**What this task involves:** Extend the article on Gush in Vintage Magic from the point where it stops.

Vintage right now is dominated by blue decks. It has been a joke or complaint about the format in the past—that everyone plays the same blue cards, starting with the restricted list and ending with whatever finisher they want—but it’s truer now than it has been in the past. Everyone wants to draw cards and counter spells. I admit that can be pretty fun, but if that’s not your thing (or you don’t want to play mirror matches), it can become old quickly.

It will be interesting to see what Wizards of the Coast decides about the metagame if it doesn’t adjust soon. Workshops help keep blue decks “honest,” so without many artifacts in the metagame, blue decks tend to evolve to fight each other, which is where we are now. The easy solution would be to restrict Gush, but there are a couple of problems there: First, it might not balance the environment, and second, we end up with three newly restricted cards (Chalice of the Void, Lodestone Golem, and Gush), whereas zero might be sufficient.

Vintage can adjust to its environment because there are answers to every problem in the history of Magic, and changes come even faster now because of Magic Online. It’s likely that Workshop mages haven’t found their roles in a world without Lodestone Golem since a lot of easy wins were taken away and some previous ideas about the deck will have to be unlearned. Wizards may also need to continue tweaking, and the format might be “saved” by an upcoming printing (who knows?), but there were more playable strategies last year at this time.

When in Mercadia . . . 

So, Gush is a great card. It’s a card that most players can look at and immediately see the benefit: In a game in which cards represent power, you gain more cards—for free! As with most spells, though, getting the best out of Gush isn’t quite as simple. Picking up two lands can be a huge drawback since it sets you back on mana in play and potentially prevents you from casting higher-cost spells until much later turns. It’s also self-limiting in that way; you run out of lands to Gush quickly, ending up ahead on cards but behind on other resources, such as mana in play.

Gush
With that, here are a few things to note:

Along with the two cards, Gush frequently serves as a makeshift mana source. With two Islands in play on turn three, you can tap them, float mana, return the lands with Gush, and replay one of them to have to 3 mana, without ever having or drawing a third land. Reaching 3 mana is particularly important now when most decks are using Monastery Mentor as a win condition.

**Stored data:**
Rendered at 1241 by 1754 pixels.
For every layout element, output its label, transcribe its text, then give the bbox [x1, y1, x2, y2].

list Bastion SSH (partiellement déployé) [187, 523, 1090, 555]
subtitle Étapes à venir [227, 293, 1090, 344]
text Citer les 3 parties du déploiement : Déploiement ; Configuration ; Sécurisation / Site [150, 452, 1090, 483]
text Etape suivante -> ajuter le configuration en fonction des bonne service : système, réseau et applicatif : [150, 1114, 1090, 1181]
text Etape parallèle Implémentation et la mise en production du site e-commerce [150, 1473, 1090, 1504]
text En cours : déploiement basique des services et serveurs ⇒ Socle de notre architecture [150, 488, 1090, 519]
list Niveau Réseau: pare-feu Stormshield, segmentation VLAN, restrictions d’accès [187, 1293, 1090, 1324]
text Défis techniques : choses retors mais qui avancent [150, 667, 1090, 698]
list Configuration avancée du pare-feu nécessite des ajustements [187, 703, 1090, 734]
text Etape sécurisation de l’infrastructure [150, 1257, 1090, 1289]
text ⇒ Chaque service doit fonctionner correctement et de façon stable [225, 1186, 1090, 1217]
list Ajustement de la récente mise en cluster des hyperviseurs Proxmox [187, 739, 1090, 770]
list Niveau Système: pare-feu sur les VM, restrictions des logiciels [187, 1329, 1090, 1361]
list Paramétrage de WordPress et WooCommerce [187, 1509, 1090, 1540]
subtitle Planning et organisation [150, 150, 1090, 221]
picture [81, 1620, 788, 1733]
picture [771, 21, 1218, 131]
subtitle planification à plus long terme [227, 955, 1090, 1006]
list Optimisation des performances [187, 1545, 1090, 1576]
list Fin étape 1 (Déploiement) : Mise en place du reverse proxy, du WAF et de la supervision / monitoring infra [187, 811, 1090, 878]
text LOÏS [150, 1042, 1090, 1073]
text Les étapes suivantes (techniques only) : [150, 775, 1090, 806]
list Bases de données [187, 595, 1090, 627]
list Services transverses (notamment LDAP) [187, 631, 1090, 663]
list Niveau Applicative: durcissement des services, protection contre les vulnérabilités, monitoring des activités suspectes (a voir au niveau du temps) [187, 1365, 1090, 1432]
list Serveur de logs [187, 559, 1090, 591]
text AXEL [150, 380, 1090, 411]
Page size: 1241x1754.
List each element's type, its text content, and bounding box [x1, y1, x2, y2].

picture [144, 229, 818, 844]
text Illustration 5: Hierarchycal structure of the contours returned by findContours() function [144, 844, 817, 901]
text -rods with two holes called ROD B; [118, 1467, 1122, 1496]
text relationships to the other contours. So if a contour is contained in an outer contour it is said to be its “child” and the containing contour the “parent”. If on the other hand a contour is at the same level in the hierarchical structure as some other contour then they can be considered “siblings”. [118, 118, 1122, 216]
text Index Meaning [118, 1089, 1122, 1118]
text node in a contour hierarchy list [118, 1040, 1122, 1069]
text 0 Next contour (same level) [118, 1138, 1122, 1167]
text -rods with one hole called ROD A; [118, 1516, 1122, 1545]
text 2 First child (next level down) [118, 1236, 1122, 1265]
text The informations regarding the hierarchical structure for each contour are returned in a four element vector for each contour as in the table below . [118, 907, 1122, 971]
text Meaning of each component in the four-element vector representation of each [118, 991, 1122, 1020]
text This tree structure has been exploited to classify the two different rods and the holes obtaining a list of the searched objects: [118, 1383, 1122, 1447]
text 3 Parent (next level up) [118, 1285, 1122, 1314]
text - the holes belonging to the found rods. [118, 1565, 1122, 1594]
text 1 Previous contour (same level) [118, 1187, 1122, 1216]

**Answer to the exercise:**
This property also allows Gush-based decks with additional cantrips to cut lands in favor of more business spells. The origins of this strategy go back to 1997 Miracle-Gro decks, developed by Alan Comer with cheap creatures, cheap cantrips, Gush, Land Grant, Force of Will, Daze, and ten lands. They look surprisingly like Vintage decks.

The “rule” allowing decks to trade lands for cantrips was developed by Comer for an earlier deck, Turbo-Xerox, and inscribed by Mike Flores:

The principle of the original Xerox deck is that for every four 1- or 2-mana cantrips, you can remove two lands. Therefore, even though Alan played only seventeen actual Islands, the Foreshadows, Impulses, and Portents raised his effective count considerably. In the early game, Alan would have to use his cantrips to find lands, but in the late game, he could use them to always have a counter in hand.

Looking at modern Vintage decks (this example is from a U/R/w Pyromancer–Delver list), the idea still holds. Gush-based blue decks often have a collection of cards like:

Those are sixteen cantrips (not including later-game spells like Treasure Cruise and Dig Through Time), which should equate to a whopping eight lands cut. Added to the deck’s eighteen main-decked mana sources, we effectively have twenty-six mana, a more than respectable total for a control deck. “Extra” mana also allows lands like Strip Mine to sacrifice and function as spells rather than mana.

Force of Will
Later in the game, once the mana is available, cantrips and draw spells turn into business: counterspells, removal, and creatures. That is, early draw helps you get in the game and establish yourself; later draw spells let you keep that advantage so you can finish strong. Force of Will is particularly important in this part of the game, and Gush-based decks are very good at both finding Force of Will and paying its alternate cost.

Because of its role in replaying lands, Gush is also a main-phase play rather than an end-of-turn one. This is contrary to most instants, where the idea would be to run them out on your opponent’s end step, forcing the player to react then and leaving a clearer path for sorcery-speed actions on your turn.

Main-phase Gush maximizes your mana and is an important bait or support spell for sorcery-speed plays. For example, even though it only draws two cards, an opponent might counter a Gush and become vulnerable for a follow-up Yawgmoth's Will or Monastery Mentor. If the player lets Gush resolve, you might draw an additional counter or discard spell. For this reason, it’s often better to Gush into more mana than your real goal requires—for example, Gush into 4 mana for Monastery Mentor so you have additional mana to counter with. You can always use that mana afterward to play Preordain or another cantrip to trigger Mentor.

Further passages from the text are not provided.